# OG Lime cruiser



## mrg (Jul 23, 2017)

Just finishing up this 1980 cruiser it was a special order Limegreen but not enough original paint to save So repainted. Not much info on these I have only seen three originals and they all had a Tange fork and chrome chain guard but letting this go to an old friend and he really wanted the painted stuff, A couple of pics with my other one that still has original paint. All 3 of the original limes I have seen, my 2 and a friend has 1 have HR serial #'s.

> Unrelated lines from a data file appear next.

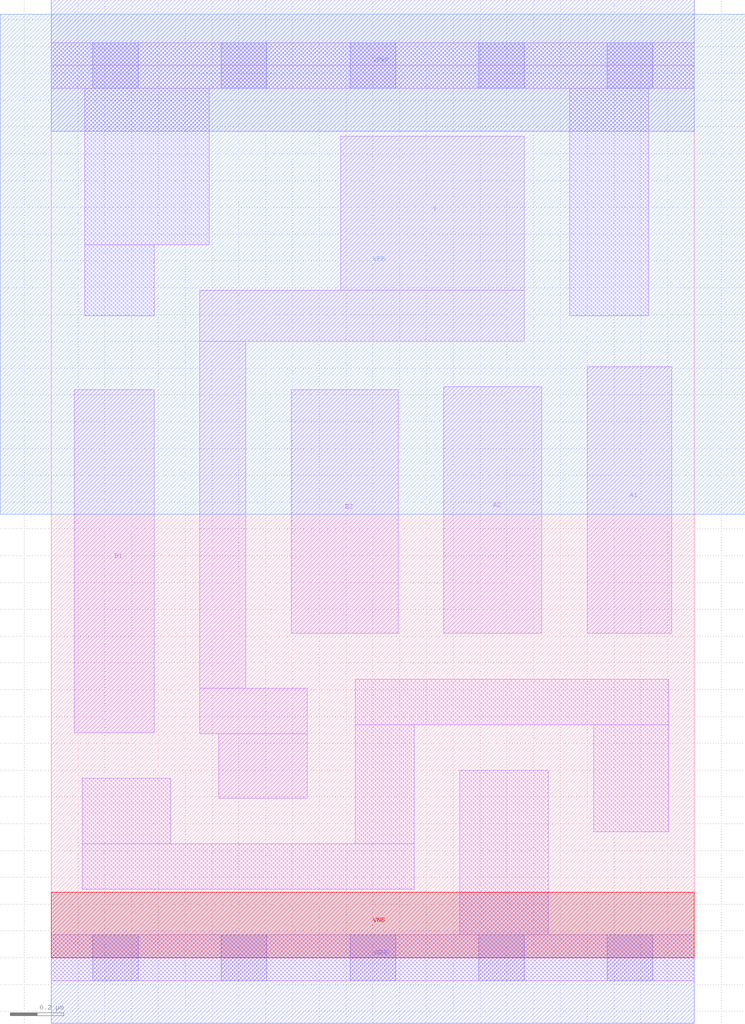
<source format=lef>
# Copyright 2020 The SkyWater PDK Authors
#
# Licensed under the Apache License, Version 2.0 (the "License");
# you may not use this file except in compliance with the License.
# You may obtain a copy of the License at
#
#     https://www.apache.org/licenses/LICENSE-2.0
#
# Unless required by applicable law or agreed to in writing, software
# distributed under the License is distributed on an "AS IS" BASIS,
# WITHOUT WARRANTIES OR CONDITIONS OF ANY KIND, either express or implied.
# See the License for the specific language governing permissions and
# limitations under the License.
#
# SPDX-License-Identifier: Apache-2.0

VERSION 5.7 ;
  NOWIREEXTENSIONATPIN ON ;
  DIVIDERCHAR "/" ;
  BUSBITCHARS "[]" ;
MACRO sky130_fd_sc_lp__o22ai_0
  CLASS CORE ;
  FOREIGN sky130_fd_sc_lp__o22ai_0 ;
  ORIGIN  0.000000  0.000000 ;
  SIZE  2.400000 BY  3.330000 ;
  SYMMETRY X Y R90 ;
  SITE unit ;
  PIN A1
    ANTENNAGATEAREA  0.159000 ;
    DIRECTION INPUT ;
    USE SIGNAL ;
    PORT
      LAYER li1 ;
        RECT 2.000000 1.210000 2.315000 2.205000 ;
    END
  END A1
  PIN A2
    ANTENNAGATEAREA  0.159000 ;
    DIRECTION INPUT ;
    USE SIGNAL ;
    PORT
      LAYER li1 ;
        RECT 1.465000 1.210000 1.830000 2.130000 ;
    END
  END A2
  PIN B1
    ANTENNAGATEAREA  0.159000 ;
    DIRECTION INPUT ;
    USE SIGNAL ;
    PORT
      LAYER li1 ;
        RECT 0.085000 0.840000 0.385000 2.120000 ;
    END
  END B1
  PIN B2
    ANTENNAGATEAREA  0.159000 ;
    DIRECTION INPUT ;
    USE SIGNAL ;
    PORT
      LAYER li1 ;
        RECT 0.895000 1.210000 1.295000 2.120000 ;
    END
  END B2
  PIN Y
    ANTENNADIFFAREA  0.328300 ;
    DIRECTION OUTPUT ;
    USE SIGNAL ;
    PORT
      LAYER li1 ;
        RECT 0.555000 0.835000 0.955000 1.005000 ;
        RECT 0.555000 1.005000 0.725000 2.300000 ;
        RECT 0.555000 2.300000 1.765000 2.490000 ;
        RECT 0.625000 0.595000 0.955000 0.835000 ;
        RECT 1.080000 2.490000 1.765000 3.065000 ;
    END
  END Y
  PIN VGND
    DIRECTION INOUT ;
    USE GROUND ;
    PORT
      LAYER met1 ;
        RECT 0.000000 -0.245000 2.400000 0.245000 ;
    END
  END VGND
  PIN VNB
    DIRECTION INOUT ;
    USE GROUND ;
    PORT
      LAYER pwell ;
        RECT 0.000000 0.000000 2.400000 0.245000 ;
    END
  END VNB
  PIN VPB
    DIRECTION INOUT ;
    USE POWER ;
    PORT
      LAYER nwell ;
        RECT -0.190000 1.655000 2.590000 3.520000 ;
    END
  END VPB
  PIN VPWR
    DIRECTION INOUT ;
    USE POWER ;
    PORT
      LAYER met1 ;
        RECT 0.000000 3.085000 2.400000 3.575000 ;
    END
  END VPWR
  OBS
    LAYER li1 ;
      RECT 0.000000 -0.085000 2.400000 0.085000 ;
      RECT 0.000000  3.245000 2.400000 3.415000 ;
      RECT 0.115000  0.255000 1.355000 0.425000 ;
      RECT 0.115000  0.425000 0.445000 0.670000 ;
      RECT 0.125000  2.395000 0.385000 2.660000 ;
      RECT 0.125000  2.660000 0.590000 3.245000 ;
      RECT 1.135000  0.425000 1.355000 0.870000 ;
      RECT 1.135000  0.870000 2.305000 1.040000 ;
      RECT 1.525000  0.085000 1.855000 0.700000 ;
      RECT 1.935000  2.395000 2.230000 3.245000 ;
      RECT 2.025000  0.470000 2.305000 0.870000 ;
    LAYER mcon ;
      RECT 0.155000 -0.085000 0.325000 0.085000 ;
      RECT 0.155000  3.245000 0.325000 3.415000 ;
      RECT 0.635000 -0.085000 0.805000 0.085000 ;
      RECT 0.635000  3.245000 0.805000 3.415000 ;
      RECT 1.115000 -0.085000 1.285000 0.085000 ;
      RECT 1.115000  3.245000 1.285000 3.415000 ;
      RECT 1.595000 -0.085000 1.765000 0.085000 ;
      RECT 1.595000  3.245000 1.765000 3.415000 ;
      RECT 2.075000 -0.085000 2.245000 0.085000 ;
      RECT 2.075000  3.245000 2.245000 3.415000 ;
  END
END sky130_fd_sc_lp__o22ai_0
END LIBRARY

</source>
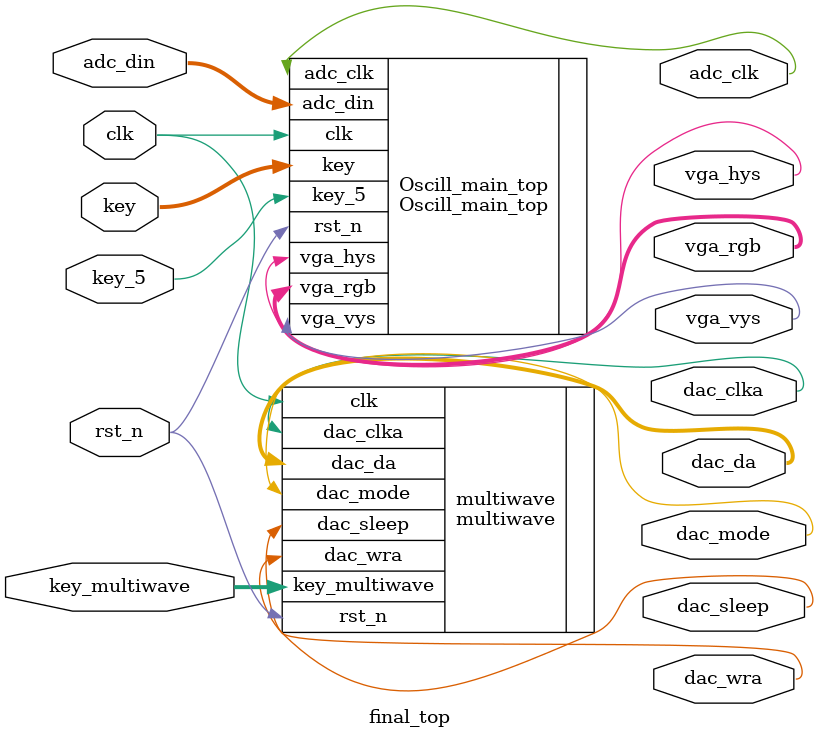
<source format=v>
module final_top(
		clk            ,
		rst_n          ,
		key            ,
		key_5          ,
		adc_din        ,
		adc_clk        ,
		vga_hys        ,
		vga_vys        ,
		vga_rgb        ,
		key_multiwave	,
		dac_mode		,
		dac_clka		,
		dac_da		,
		dac_wra		,
		dac_sleep	
	);
input	          clk            ;
input	          rst_n          ;
input  [3:0] 	 key            ;
input           key_5          ;
input  [7:0]  	 adc_din        ;
input	 [2:0]	 key_multiwave	 ;

output	       adc_clk        ;
output	       vga_hys        ;
output	       vga_vys        ;
output [15:0] 	 vga_rgb        ;

output					dac_mode	 ;
output					dac_clka	 ;
output [8-1 : 0]		dac_da	 ;
output					dac_wra	 ;
output					dac_sleep ;
	
wire	          clk            ;
wire	          rst_n          ;
wire 	          vga_hys        ;
wire 	          vga_vys        ;
wire   [15:0] 	 vga_rgb        ;	
wire   [3:0]  	 key            ;
wire            key_5          ;
wire	 [7:0]			dac_da		;
wire						dac_sleep	;
wire						dac_wra		;
wire						dac_clka		;
wire						dac_mode		;
wire		[2:0]			key_multiwave;


Oscill_main_top Oscill_main_top(
		.clk            (clk ),      
		.rst_n          (rst_n),                  
		.key            (key),
		.key_5          (key_5 ),
		.adc_din        (adc_din),
		.adc_clk        (adc_clk),
		.vga_hys        (vga_hys),
		.vga_vys        (vga_vys ),
		.vga_rgb        (vga_rgb)
);
multiwave multiwave(
		.clk			(clk),
		.rst_n		(rst_n),
		.key_multiwave			(key_multiwave),
		.dac_mode	(dac_mode),
		.dac_clka	(dac_clka),
		.dac_da		(dac_da),
		.dac_wra		(dac_wra),
		.dac_sleep	(dac_sleep)
		
);
endmodule

</source>
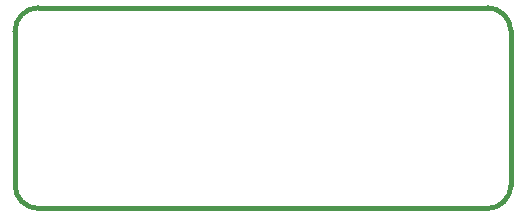
<source format=gm1>
G04*
G04 #@! TF.GenerationSoftware,Altium Limited,Altium Designer,21.8.1 (53)*
G04*
G04 Layer_Color=16711935*
%FSLAX44Y44*%
%MOMM*%
G71*
G04*
G04 #@! TF.SameCoordinates,1E85E8FB-5C63-406C-B3B3-A4210A6241D9*
G04*
G04*
G04 #@! TF.FilePolarity,Positive*
G04*
G01*
G75*
%ADD12C,0.4000*%
D12*
X-210000Y-65000D02*
G03*
X-190000Y-85000I20000J0D01*
G01*
X210000Y65000D02*
G03*
X190000Y85000I-20000J0D01*
G01*
Y-85000D02*
G03*
X210000Y-65000I0J20000D01*
G01*
X-190000Y85000D02*
G03*
X-210000Y65000I0J-20000D01*
G01*
Y-65000D02*
Y65000D01*
X-190000Y-85000D02*
X190000D01*
X-190000Y85000D02*
X190000D01*
X210000Y-65000D02*
Y65000D01*
M02*

</source>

Like to get some info on the special order colors,I know they made a special order white also, maybe someone's read something in the Schwinn reporter, I think I'll ask the same question in the Schwinn section too


----------



## ricobike (Sep 8, 2017)

I know this is an older post and I don't have much to say about the bikes, but when I saw your pictures, I got a feeling that reminded me how excited I was poring over the Schwinn catalogs in the 70's and seeing this color.  I ended up buying a Varsity in this color and always loved it.   Something about that lime green.


----------



## mrg (Sep 9, 2017)

I guess I like it because I had a lime 64 StingRay when I was a kid and when I seen I could have a full size balloon in that OG color I jumped at it. I actually picked out a new purple (Violet) 64 back then but it didn't show up that Christmas so I bought the lime used from a friends big brother so I wonder if I would have got that purple 64 I'd be looking for a purple cruiser today?


----------